Question

Prove that the points (-3, 0), (1, -3) and (4, 1) are the vertices of a right angled isosceles triangle.

Answer 1

Hint: We will first name the points A, B and C and then find lengths of AB, BC and CA. We will observe that two of them are equal and thus, it is an isosceles triangle if it is a triangle.
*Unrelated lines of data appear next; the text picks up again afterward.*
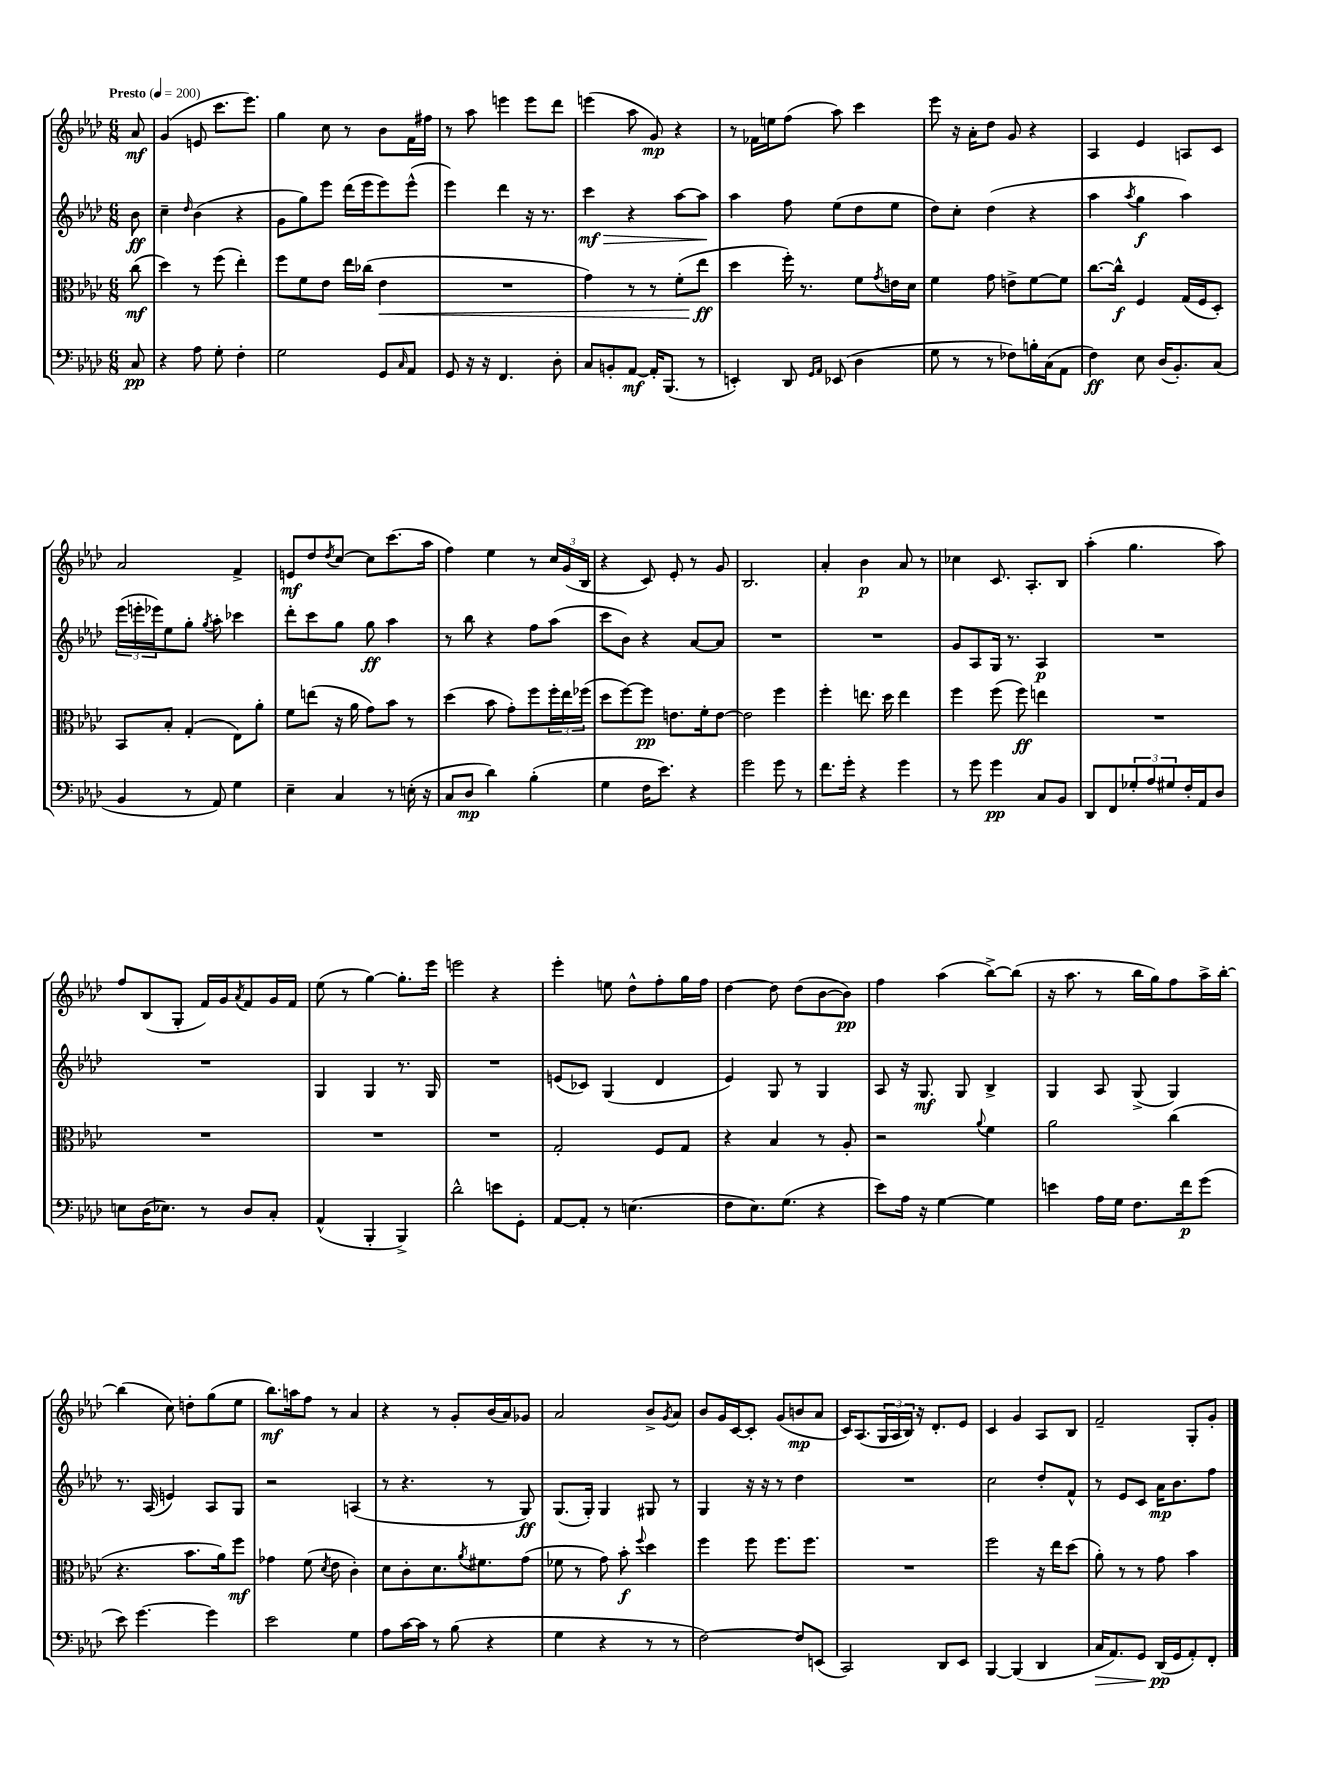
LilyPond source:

<<
\new StaffGroup <<
\new Staff = "s0" {
    \clef treble \key aes \major \numericTimeSignature \time 6/8 \partial 8 \tempo "Presto" 4 = 200
    aes'8\mf |
    g'4( e'8 c'''8. ees'''8.) |
    g''4 c''8 r8 bes'8 f'16 fis''16 |
    r8 aes''8 e'''4 e'''8 des'''8 |
    e'''4( aes''8 g'8\mp) r4 |
    r8 fes'16 e''16 f''8( aes''8) c'''4 |
    ees'''8 r16 aes'16-. des''8 g'8 r4 |
    aes4 ees'4 a8 c'8 |
    aes'2 f'4-> |
    e'8\mf des''8 \acciaccatura { des''8 } c''8~ c''8 c'''8.( aes''16 |
    f''4) ees''4 r8 \tuplet 3/2 { c''16 g'16( bes16 } |
    r4 c'8) ees'8-. r8 g'8 |
    bes2. |
    aes'4-. bes'4\p aes'8 r8 |
    ces''4 c'8. aes8.-. bes8 |
    aes''4-.( g''4. aes''8) |
    f''8 bes8( g8-. f'16) g'16 \acciaccatura { aes'8 } f'8 g'16 f'16 |
    ees''8( r8 g''4~) g''8.-. ees'''16 |
    e'''2 r4 |
    ees'''4-. e''8 des''8-^ f''8-. g''16 f''16 |
    des''4~ des''8 des''8( bes'8~ bes'8\pp) |
    f''4 aes''4( bes''8~->) bes''8( |
    r16 aes''8. r8 bes''16 g''16) f''8 aes''16-> bes''16~-. |
    bes''4( c''8) d''8-. g''8( ees''8 |
    bes''8.\mf) a''16 f''8 r8 aes'4 |
    r4 r8 g'8-. bes'16( aes'16) ges'8 |
    aes'2 bes'8-> \acciaccatura { g'8 } aes'8 |
    bes'8 g'16 c'16~ c'8-. g'8( b'8\mp aes'8 |
    c'16) aes8.( \tuplet 3/2 { g16 aes16 bes16) } r16 des'8.-. ees'8 |
    c'4 g'4 aes8 bes8 |
    f'2-- g8-. g'8-. \bar "|." |
}
\new Staff = "s1" {
    \clef treble \key aes \major \numericTimeSignature \time 6/8 \partial 8
    bes'8\ff |
    c''4-- \grace { des''16 } bes'4( r4 |
    g'8 g''8) ees'''8 des'''16( ees'''16 ees'''8) ees'''8-^( |
    ees'''4) des'''4 r16 r8. |
    c'''4\mf\> r4 aes''8~ aes''8\! |
    aes''4 f''8 ees''8( des''8 ees''8 |
    des''8) c''8-. des''4( r4 |
    aes''4 \acciaccatura { aes''8 } g''4\f aes''4) |
    \tuplet 3/2 { ees'''16( e'''16-. ees'''16) } ees''8 g''8-. \acciaccatura { g''8 } aes''8-. ces'''4 |
    des'''8-. c'''8 g''8 g''8\ff aes''4 |
    r8 bes''8 r4 f''8 aes''8( |
    c'''8 bes'8) r4 aes'8~ aes'8 |
    R2. |
    R2. |
    g'8 aes8 g16 r8. aes4\p |
    R2. |
    R2. |
    g4 g4 r8. g16 |
    R2. |
    e'8( ces'8) g4( des'4 |
    ees'4) g8 r8 g4 |
    aes8 r16 g8.\mf g8 bes4-> |
    g4 aes8 g8->( g4) |
    r8. aes16( e'4) aes8 g8 |
    r2 a4( |
    r8 r4. r8 g8\ff) |
    g8.( g16-.) g4 gis8 r8 |
    g4 r16 r16 r8 des''4 |
    R2. |
    c''2 des''8-. f'8-^ |
    r8 ees'8 c'8 aes'16\mp bes'8. f''8 \bar "|." |
}
\new Staff = "s2" {
    \clef alto \key aes \major \numericTimeSignature \time 6/8 \partial 8
    c''8\mf( |
    des''4) r8 f''8( ees''4-.) |
    f''8 f'8 ees'8 ees''16 ces''16( ees'4\< |
    R2. |
    g'4) r8 r8 f'8-.( ees''8\ff\! |
    des''4 f''16-.) r8. f'8 \acciaccatura { g'8 } e'16 des'16 |
    f'4 g'8 e'8-> f'8~ f'8 |
    c''8.~ c''16-^\f f4 g16( f16 des8-.) |
    bes,8 bes8-. g4-.( ees8) aes'8-. |
    f'8 e''8( r16 aes'16 g'8) bes'8 r8 |
    des''4( bes'8 g'8-.) f''8 \tuplet 3/2 { f''16-. ees''16 fes''16( } |
    des''8 f''8~) f''8\pp e'8. f'16-. e'8~ |
    e'2 f''4 |
    f''4-. e''8. des''16 e''4 |
    f''4 f''8( f''8\ff) e''4 |
    R2. |
    R2. |
    R2. |
    R2. |
    g2-. f8 g8 |
    r4 bes4 r8 aes8-. |
    r2 \appoggiatura { aes'8 } f'4 |
    aes'2 c''4( |
    r4. bes'8. aes'16) f''8\mf |
    ges'4 f'8( \acciaccatura { des'8 } ees'8 c'4-.) |
    des'8 c'8-. des'8. \acciaccatura { aes'8 } fis'8. g'8( |
    fes'8 r8 g'8) bes'8-.\f \appoggiatura { f''8 } des''4 |
    f''4 f''8 f''8. f''8. |
    R2. |
    f''2 r16 ees''16 des''8( |
    aes'8-.) r8 r8 g'8 bes'4 \bar "|." |
}
\new Staff = "s3" {
    \clef bass \key aes \major \numericTimeSignature \time 6/8 \partial 8
    c8\pp |
    r4 aes8 g8-. f4-. |
    g2 g,8 \grace { c16 } aes,8 |
    g,8 r16 r16 f,4. des8-. |
    c8 b,8-. aes,8~\mf aes,16-. bes,,8.( r8 |
    e,4-.) des,8 \grace { g,16 aes,16 } ees,8( des4 |
    g8 r8 r8 fes8) b16-. c16( aes,8 |
    f4\ff) ees8 des16( bes,8.-.) c8( |
    bes,4 r8 aes,8) g4 |
    ees4-- c4 r8 e16-.( r16 |
    c8 des8\mp des'4) bes4-.( |
    g4 f16 ees'8.) r4 |
    g'2 g'8 r8 |
    f'8. g'16-. r4 g'4 |
    r8 g'8 g'4\pp c8 bes,8 |
    des,8 f,8 \tuplet 3/2 { ges8-. aes8 gis8 } f16-. aes,16 des8 |
    e8 des16( ees8.) r8 des8 c8-. |
    aes,4-^( bes,,4-. bes,,4->) |
    des'2-^ e'8 g,8-. |
    aes,8~ aes,8-. r8 e4.( |
    f8 ees8.) g8.( r4 |
    ees'8) aes16 r16 g4~ g4 |
    e'4 aes16 g16 f8. f'16\p g'8( |
    ees'8) g'4.~ g'4 |
    ees'2 g4 |
    aes8 c'16~ c'16 r8 bes8( r4 |
    g4 r4 r8 r8 |
    f2~) f8 e,8( |
    c,2) des,8 ees,8 |
    bes,,4~ bes,,4( des,4 |
    c16\> aes,8.) g,8 des,16\pp\!( g,16 aes,8-.) f,8-. \bar "|." |
}
>>
>>
\layout { \context { \Score \remove "Bar_number_engraver" } }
Now, for the right angled triangle, we will show that it follows Pythagorean Theorem and thus is right angled.

Complete step-by-step answer:
Let A = (-3, 0), B = (1, -3) and C = (4, 1) be the points given to us.
Now, we know that the distance between two points $({x_1},{y_1})$ and $({x_2},{y_2})$ is given by:
$d = \sqrt {{{({x_2} - {x_1})}^2} + {{({y_2} - {y_1})}^2}} $ units
We have A = (-3, 0), B = (1, -3) and C = (4, 1) with us
So, the length of AB will be:- $AB = \sqrt {{{(1 + 3)}^2} + {{( - 3 - 0)}^2}} $ units
$ \Rightarrow AB = \sqrt {{4^2} + {3^2}} = 5$ units …………..(1)
Now, the length of BC will be:- $BC = \sqrt {{{(4 - 1)}^2} + {{(1 + 3)}^2}} $ units
$ \Rightarrow BC = \sqrt {{3^2} + {4^2}} = 5$ units …………..(2)
Now, the length of AC will be:- $AC = \sqrt {{{(4 + 3)}^2} + {{(1 - 0)}^2}} $ units
$AC = \sqrt {{7^2} + {1^2}} = \sqrt {50} $ units …………..(3)
We can clearly see that AB = BC. Hence, if ABC is a triangle, then it must be isosceles.
Let us now see if $\vartriangle ABC $ follows Pythagorean Theorem or not, if it does then it is definitely an isosceles triangle.
Pythagorean Theorem: It states that in a right angled triangle, \[{H^2} = {P^2} + {B^2}\], where H is the hypotenuse, P and B are the other two sides of triangle.
We see that \[A{C^2} = 50\] and also \[A{B^2} + B{C^2} = 25 + 25 = 50\].
Hence, \[A{B^2} + B{C^2} = A{C^2}\].
Hence, we have proved that it is a right angled isosceles triangle.

Note: The students must note that after equation (3), we wrote that if it is a triangle. We said that because we are not even sure if it is a triangle or not. They may all be a bunch of collinear points with B as the midpoint of A and C. So, when we proved that it follows Pythagorean, only then we will get to know whether it is actually a triangle or not.
To prove that these points are non collinear, you may find the area formed by these points using the formula:
$A = \left| {\begin{array}{*{20}{c}}
  {{x_1}}&{{y_1}}&1 \\
  {{x_2}}&{{y_2}}&1 \\
  {{x_3}}&{{y_3}}&1
\end{array}} \right|$ , where \[({x_1},{y_1}),({x_2},{y_2})\] and \[({x_3},{y_3})\] are the vertices of the triangle.
If the area comes out to be zero, then the points are collinear, otherwise they form a triangle.